Wednesday, October 01, 2014

You can't take it with you

The week before last, my wife and I spent a few days in New York. We went to a few shows, including the preview run of - sorry, but he's a big name -  James Earl Jones in the reprise of the 1936 Broadway hit "You Can't Take it with You" at the historic Longacre Theatre (48th just past Broadway).  I highly recommend it. It starts slow but finishes fast. And Jones' character delivers one of the best takedowns of the abuse of Congress' Commerce Clause powers - really - that I've ever heard. I'll get to it at the end.

What struck me about the play is the way in which we can all find what we want in a work of art. I have a bias here unrelated to politics. My mother was a painter (who did not share my politics). She always insisted, however, that she was not the arbiter of the meaning of her work. She was trying to lay bare something real about the human condition but translating that into politics or rules about how to live in the world went beyond what she had actually done (whatever her intent). She was simply provoking a thought - or illuminating a truth - that could be taken in multiple - even contradictory - directions.

I thought the play to be  a libertarian tour-de force. Jones' character is patriarch of the odd Sycamore family - a lovable group of folks who do what they want - write bad plays, dance poorly, make (and sometimes explode) fireworks in the basement -  without regard to what others think and even for what makes sense. He won't pay his income tax (because he doesn't "believe in it" and doubts that the federal government will use his money wisely). His eccentric family insists on its freedom to be who it wants to be. I found my political presumptions affirmed.

But others see it differently. Kristine Nielsen, who plays Jones' daughter, says that the play is about -and supportive of -  "collectivism." My initial reaction was that Nielsen, who is a good actor, is a lousy historian and political philosopher. Eccentrics and dissidents don't fare well in collectivist societies. When the collective is empowered, then individuals who do not do what the collective wants - whether (as in the collectivist Third Reich), it is to hate the Jews or (as in the collectivist Russia ) it is to be gay - don't fare well. Nielsen can be a great actor and not appreciate the tension between the scope of collective decision-making and individual liberty.

But I see what prompts her to say what she did. In "You Can't Take it with You," one of the endearing things about the Sycamore family is that they care about each other and are open to caring about others. This, according to Nielsen, makes it "collective." She apparently believes that no one needs to be free in how they use their money or make their living as long as they are free in whatever realm the state decides to consider "personal." I think that's demonstrably false but that's not where I want to go here.

My guess is that Nielsen believes that political decision-making - where we get together and vote on who gets what - is an example of us caring about each other, while market decision-making - where we voluntarily enter into exchanges with each other - is not. 

There is absolutely no reason to believe this is so.
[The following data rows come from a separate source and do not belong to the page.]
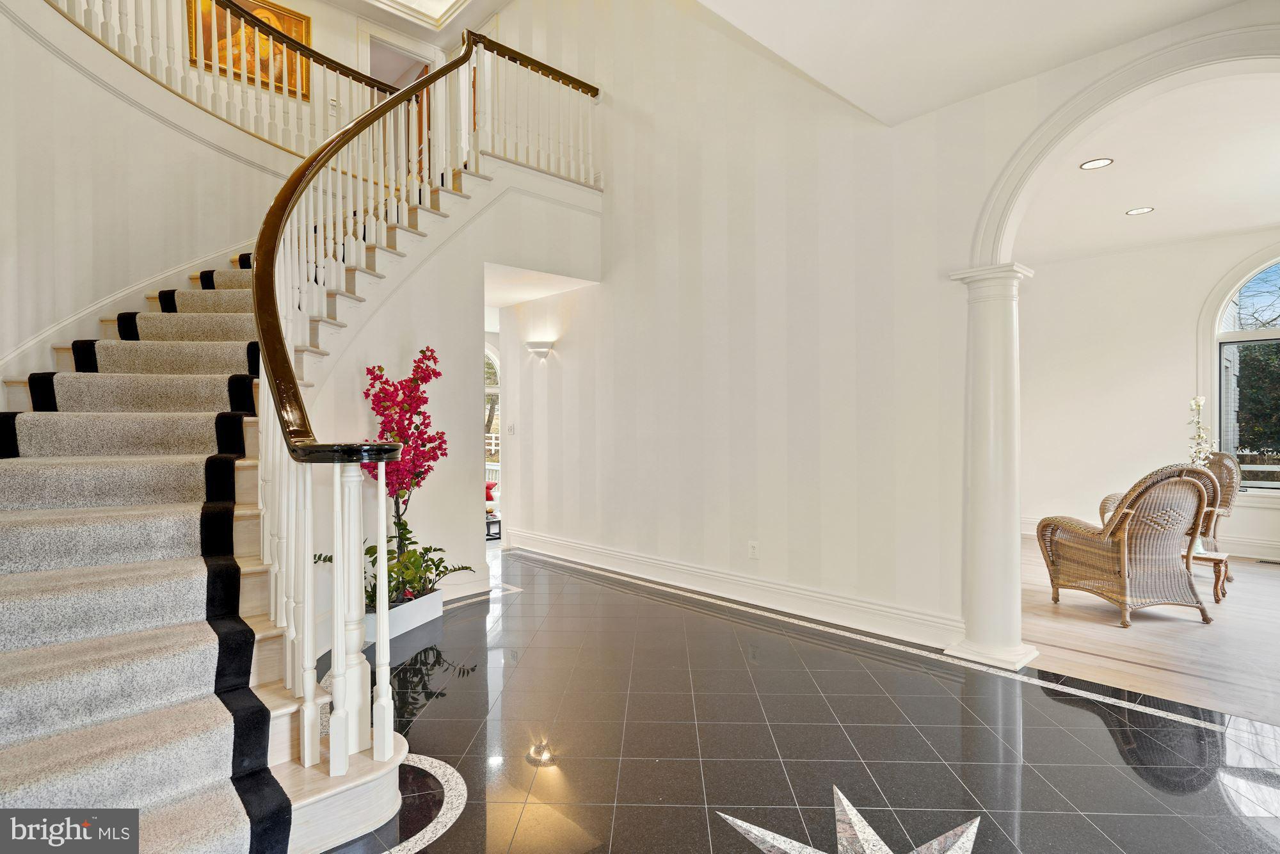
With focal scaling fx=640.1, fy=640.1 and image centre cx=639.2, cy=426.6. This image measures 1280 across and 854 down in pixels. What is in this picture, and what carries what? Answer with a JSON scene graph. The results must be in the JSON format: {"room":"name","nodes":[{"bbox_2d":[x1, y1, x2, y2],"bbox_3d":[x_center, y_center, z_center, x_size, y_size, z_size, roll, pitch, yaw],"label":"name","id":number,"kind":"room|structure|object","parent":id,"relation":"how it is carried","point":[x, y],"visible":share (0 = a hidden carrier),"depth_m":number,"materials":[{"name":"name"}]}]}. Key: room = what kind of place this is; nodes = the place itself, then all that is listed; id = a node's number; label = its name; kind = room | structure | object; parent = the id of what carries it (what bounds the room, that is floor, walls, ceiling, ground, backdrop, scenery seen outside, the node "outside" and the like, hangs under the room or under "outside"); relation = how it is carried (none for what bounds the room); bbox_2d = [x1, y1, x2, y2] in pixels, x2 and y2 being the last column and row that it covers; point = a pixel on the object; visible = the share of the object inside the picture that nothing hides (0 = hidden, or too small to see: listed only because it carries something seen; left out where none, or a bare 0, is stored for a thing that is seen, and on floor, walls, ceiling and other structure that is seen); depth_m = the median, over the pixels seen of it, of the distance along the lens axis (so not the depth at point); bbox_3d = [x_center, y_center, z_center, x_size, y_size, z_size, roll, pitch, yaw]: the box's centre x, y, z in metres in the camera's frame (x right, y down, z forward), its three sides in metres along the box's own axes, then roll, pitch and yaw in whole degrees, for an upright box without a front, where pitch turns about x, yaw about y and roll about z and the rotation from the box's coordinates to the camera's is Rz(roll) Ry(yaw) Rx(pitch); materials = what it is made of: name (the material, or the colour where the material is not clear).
{"room":"entryway","nodes":[
{"label":"entryway","id":0,"kind":"room"},
{"bbox_2d":[0,0,305,399],"bbox_3d":[-3.088,-1.098,3.843,2.425,4.387,0.453,0,0,-43],"label":"left wall","id":1,"kind":"structure","parent":0,"point":[18,31],"depth_m":3.72,"materials":[{"name":"white paint"}]},
{"bbox_2d":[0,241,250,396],"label":"stair skirt trim","id":2,"kind":"object","parent":1,"relation":"attached to","point":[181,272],"visible":0.37,"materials":[{"name":"white paint"}]},
{"bbox_2d":[48,0,399,156],"bbox_3d":[-2.976,-2.759,4.483,2.899,1.528,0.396,0,0,-43],"label":"upper stair railing","id":3,"kind":"object","parent":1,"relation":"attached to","point":[259,86],"visible":0.7,"depth_m":4.68,"materials":[{"name":"wood"}]},
{"bbox_2d":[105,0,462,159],"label":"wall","id":4,"kind":"structure","parent":0,"point":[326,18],"depth_m":6.52,"materials":[{"name":"beige paint"}]},
{"bbox_2d":[187,0,313,103],"bbox_3d":[-3.647,-3.646,6.018,1.015,0.874,0.040,0,0,-43],"label":"framed picture","id":5,"kind":"object","parent":4,"relation":"attached to","point":[262,70],"visible":0.54,"depth_m":6.04},
{"bbox_2d":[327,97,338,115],"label":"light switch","id":6,"kind":"object","parent":4,"relation":"attached to","point":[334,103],"visible":0.86,"depth_m":6.13,"materials":[{"name":"white plastic"}]},
{"bbox_2d":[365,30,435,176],"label":"upper doorway","id":7,"kind":"object","parent":4,"relation":"in","point":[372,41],"visible":0.29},
{"bbox_2d":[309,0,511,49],"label":"upper ceiling","id":8,"kind":"structure","parent":0,"point":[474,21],"depth_m":6.54,"materials":[{"name":"white paint"}]},
{"bbox_2d":[365,0,472,28],"bbox_3d":[-2.208,-4.218,5.458,1.871,0.217,1.776,0,0,-43],"label":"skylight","id":9,"kind":"object","parent":8,"relation":"in","point":[434,3],"visible":0.98,"depth_m":6.37,"materials":[{"name":"white"}]},
{"bbox_2d":[293,169,602,643],"bbox_3d":[-1.297,-0.364,4.760,2.644,3.261,0.172,0,0,-43],"label":"stair wall","id":10,"kind":"structure","parent":0,"point":[474,466],"depth_m":4.59,"materials":[{"name":"white paint"}]},
{"bbox_2d":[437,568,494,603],"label":"baseboard","id":11,"kind":"structure","parent":10,"relation":"attached to","point":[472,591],"depth_m":4.76,"materials":[{"name":"white paint"}]},
{"bbox_2d":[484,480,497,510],"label":"sofa","id":12,"kind":"object","parent":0,"point":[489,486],"visible":0.25,"depth_m":7.54,"materials":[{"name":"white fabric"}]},
{"bbox_2d":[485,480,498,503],"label":"red pillow","id":13,"kind":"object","parent":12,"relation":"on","point":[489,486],"visible":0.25,"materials":[{"name":"red fabric"}]},
{"bbox_2d":[483,344,501,485],"bbox_3d":[-2.233,-0.090,8.413,1.195,2.134,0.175,0,0,-43],"label":"arched window","id":14,"kind":"structure","parent":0,"point":[494,361],"depth_m":8.57,"materials":[{"name":"white glass"}]},
{"bbox_2d":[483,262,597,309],"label":"hallway ceiling","id":15,"kind":"structure","parent":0,"point":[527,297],"depth_m":5.83,"materials":[{"name":"white paint"}]},
{"bbox_2d":[304,548,1279,853],"bbox_3d":[-0.704,1.288,3.030,5.997,0.105,8.706,0,0,-43],"label":"tile floor","id":16,"kind":"structure","parent":0,"point":[1105,735],"depth_m":2.56,"materials":[{"name":"black tile"}]},
{"bbox_2d":[0,105,607,853],"bbox_3d":[-2.000,-0.896,4.410,4.521,4.404,0.752,0,0,-43],"label":"staircase","id":17,"kind":"structure","parent":16,"relation":"on","point":[324,792],"depth_m":4.07,"materials":[{"name":"carpet"}]},
{"bbox_2d":[0,252,288,853],"bbox_3d":[-2.081,-0.260,2.947,1.463,2.736,3.113,0,0,-43],"label":"stair carpet","id":18,"kind":"object","parent":17,"relation":"on","point":[221,797],"visible":0.69,"depth_m":2.23,"materials":[{"name":"grey carpet"}]},
{"bbox_2d":[241,21,604,780],"bbox_3d":[-0.833,-0.890,3.448,2.857,3.853,1.143,0,0,-43],"label":"stair railing","id":19,"kind":"object","parent":17,"relation":"on","point":[262,336],"visible":0.88,"depth_m":2.52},
{"bbox_2d":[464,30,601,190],"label":"landing railing","id":20,"kind":"object","parent":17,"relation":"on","point":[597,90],"visible":0.74,"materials":[{"name":"white wood"}]},
{"bbox_2d":[364,587,444,643],"bbox_3d":[-1.540,1.153,3.965,0.536,0.184,0.415,0,0,-43],"label":"planter","id":21,"kind":"object","parent":16,"relation":"on","point":[439,601],"visible":0.54,"depth_m":3.86,"materials":[{"name":"white ceramic"}]},
{"bbox_2d":[312,345,475,608],"bbox_3d":[-1.435,0.288,3.833,0.915,1.477,0.914,0,0,-43],"label":"flowering plant","id":22,"kind":"object","parent":21,"relation":"in","point":[439,447],"visible":0.65,"depth_m":3.79,"materials":[{"name":"plant"}]},
{"bbox_2d":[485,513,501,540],"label":"side table","id":23,"kind":"object","parent":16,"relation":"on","point":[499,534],"visible":0.34,"depth_m":7.00,"materials":[{"name":"black"}]},
{"bbox_2d":[714,785,984,853],"bbox_3d":[0.668,1.236,1.858,0.742,0.010,0.767,0,0,-43],"label":"floor star","id":24,"kind":"object","parent":16,"relation":"in","point":[845,802],"visible":0.98,"depth_m":1.94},
{"bbox_2d":[944,263,1040,672],"bbox_3d":[1.915,0.205,3.471,0.373,2.102,0.373,0,0,-43],"label":"column","id":25,"kind":"structure","parent":16,"relation":"on","point":[985,386],"depth_m":3.37,"materials":[{"name":"white paint"}]},
{"bbox_2d":[494,0,1279,647],"bbox_3d":[1.113,-1.464,4.303,0.165,5.317,6.923,0,0,-43],"label":"right wall","id":26,"kind":"structure","parent":0,"point":[973,103],"depth_m":4.45,"materials":[{"name":"white paint"}]},
{"bbox_2d":[506,422,515,434],"bbox_3d":[-1.253,0.021,6.237,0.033,0.122,0.086,0,0,-43],"label":"light switch","id":27,"kind":"object","parent":26,"relation":"attached to","point":[509,429],"visible":0.99,"depth_m":6.22,"materials":[{"name":"white plastic"}]},
{"bbox_2d":[524,340,554,358],"bbox_3d":[-0.955,-0.718,6.024,0.161,0.133,0.328,0,0,-43],"label":"wall sconce","id":28,"kind":"object","parent":26,"relation":"attached to","point":[539,349],"visible":0.98,"depth_m":5.96,"materials":[{"name":"white"}]},
{"bbox_2d":[501,526,962,650],"bbox_3d":[0.280,1.152,5.040,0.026,0.154,4.438,0,0,-43],"label":"baseboard","id":29,"kind":"structure","parent":26,"relation":"attached to","point":[600,553],"depth_m":4.43,"materials":[{"name":"white paint"}]},
{"bbox_2d":[748,540,759,558],"bbox_3d":[0.783,0.845,4.406,0.009,0.118,0.072,0,0,-43],"label":"wall socket","id":30,"kind":"object","parent":26,"relation":"attached to","point":[752,546],"visible":0.98,"depth_m":4.40,"materials":[{"name":"white plastic"}]},
{"bbox_2d":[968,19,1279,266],"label":"arch trim","id":31,"kind":"structure","parent":26,"relation":"attached to","point":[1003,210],"depth_m":3.12,"materials":[{"name":"white paint"}]},
{"bbox_2d":[695,0,1260,125],"bbox_3d":[1.134,-1.945,1.529,3.984,0.273,3.449,0,0,-43],"label":"ceiling","id":32,"kind":"structure","parent":0,"point":[1071,53],"depth_m":3.07,"materials":[{"name":"white paint"}]},
{"bbox_2d":[1010,67,1279,262],"bbox_3d":[3.966,-1.899,4.612,4.491,0.131,4.565,0,0,-43],"label":"living room ceiling","id":33,"kind":"structure","parent":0,"point":[1268,220],"depth_m":4.73,"materials":[{"name":"white paint"}]},
{"bbox_2d":[1079,156,1114,169],"bbox_3d":[3.129,-1.805,4.383,0.191,0.009,0.192,0,0,-43],"label":"recessed light","id":34,"kind":"object","parent":33,"relation":"in","point":[1096,162],"visible":0.98,"depth_m":4.38,"materials":[{"name":"white"}]},
{"bbox_2d":[1125,206,1154,215],"bbox_3d":[4.205,-1.818,5.378,0.189,0.009,0.192,0,0,-43],"label":"recessed light","id":35,"kind":"object","parent":33,"relation":"in","point":[1138,210],"visible":0.98,"depth_m":5.37,"materials":[{"name":"white"}]},
{"bbox_2d":[1018,226,1279,562],"bbox_3d":[5.478,-0.357,6.232,0.168,3.151,4.566,0,0,-43],"label":"far room wall","id":36,"kind":"structure","parent":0,"point":[1103,260],"depth_m":6.63,"materials":[{"name":"white paint"}]},
{"bbox_2d":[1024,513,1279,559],"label":"baseboard","id":37,"kind":"structure","parent":36,"relation":"attached to","point":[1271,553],"depth_m":6.06,"materials":[{"name":"white paint"}]},
{"bbox_2d":[1201,245,1279,494],"bbox_3d":[6.078,-0.534,5.685,0.154,2.414,1.618,0,0,-43],"label":"arched window","id":38,"kind":"structure","parent":36,"relation":"in","point":[1273,486],"depth_m":6.07,"materials":[{"name":"glass"}]},
{"bbox_2d":[1022,541,1279,725],"bbox_3d":[4.036,1.263,4.582,4.574,0.098,4.950,0,0,-43],"label":"wood floor","id":39,"kind":"structure","parent":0,"point":[1263,578],"depth_m":3.64,"materials":[{"name":"beige wood"}]},
{"bbox_2d":[1034,464,1215,627],"bbox_3d":[3.275,0.737,4.347,0.763,0.989,0.888,0,0,-8],"label":"wicker armchair","id":40,"kind":"object","parent":39,"relation":"on","point":[1120,516],"visible":0.99,"depth_m":4.09,"materials":[{"name":"wicker"}]},
{"bbox_2d":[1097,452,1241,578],"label":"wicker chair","id":41,"kind":"object","parent":39,"relation":"on","point":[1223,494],"visible":0.26,"depth_m":5.23,"materials":[{"name":"wicker"}]},
{"bbox_2d":[1185,550,1229,604],"bbox_3d":[4.013,1.071,4.773,0.434,0.324,0.532,0,0,-43],"label":"side table","id":42,"kind":"object","parent":39,"relation":"on","point":[1216,559],"visible":0.41,"depth_m":4.55,"materials":[{"name":"brown wood"}]},
{"bbox_2d":[1185,394,1215,470],"bbox_3d":[4.190,0.222,4.781,0.288,0.928,0.229,0,0,-43],"label":"white orchid","id":43,"kind":"object","parent":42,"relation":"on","point":[1200,399],"visible":0.59,"depth_m":4.77,"materials":[{"name":"white plant"}]},
{"bbox_2d":[1255,556,1279,565],"bbox_3d":[5.695,1.206,5.688,0.120,0.008,0.310,0,0,-43],"label":"floor vent","id":44,"kind":"object","parent":39,"relation":"in","point":[1279,563],"visible":0.99,"depth_m":5.72,"materials":[{"name":"metal"}]},
{"label":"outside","id":45,"kind":"structure","parent":0,"visible":0},
{"label":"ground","id":46,"kind":"structure","parent":45,"visible":0},
{"bbox_2d":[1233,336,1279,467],"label":"tree","id":47,"kind":"object","parent":46,"relation":"on","point":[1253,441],"visible":0.52,"materials":[{"name":"green plant"}]}
]}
A political decision will only reflect what most of us want. There is no reason to think that it will reflect concern for "all of us" as opposed to most of us or however many among us have managed to use the government to get what we want. 

A market system requires one side of a transaction to deliver what the other side wants. No one can coerce anyone to do what he or she does not want to do. If I want someone to give me something, I must give them something. I cannot take it. I must, in that sense, "care" about them.

(I understand that some people will suggest that the government may act to force people to support private interests - crony capitalism. That does happen - particularly where the government is given plenary power to "manage" the economy. But it's not my program.)

The criticism of the market system is that it is not perfect. The existing balance of power - who has what resources including property and talent - might be such that people must "accept" transactions that some observer believes should be more advantageous, i.e., a job that does not pay enough or rent that is "too damn high." Some people believe that political decision-making should be deployed to "improve" market outcomes.

Perhaps. For a variety of reasons, I think that this is mostly - but not always - wrong. But what I do know is that solving the puzzle of when and where the government must intervene is not materially aided by the notion of whether we should "care" about each other. Market economies and those in which the government commands who gets what - and all the points in between - are about how we decide the best way in which people can serve each other.

The eccentric Sycamore family teaches something about opposition to authority. It tells us little about coerced submission to authority which is what political collectivism is.

So here is Jones' character's line about interstate commerce. When IRS collector tries to him why he should pay income taxes, he invokes the government's need to regulate interstate commerce. "There are 48 states," he says, "if it weren't for Interstate Commerce, nothing could get from one state to another."

Grandpa Sycamore's reply: "Why not? Have they got fences ...?"

Yes,  I understand why you need federal oversight of interstate commerce. But the notion that, without a significant degree of regulation, nothing "could get" from one place to another is category error.

Cross posted at Purple Wisconsin

2 comments:

Tom said...

Much simpler - collectivism = forced associations, libertarianism = voluntary associations.

Calypso Facto said...

People traded long before the gov't regulated it. But an initial modicum of regulation can normalize and enhance the process, while added layers of regulation eventually bog the process down (the economic graph of which is known as the Rahn Curve).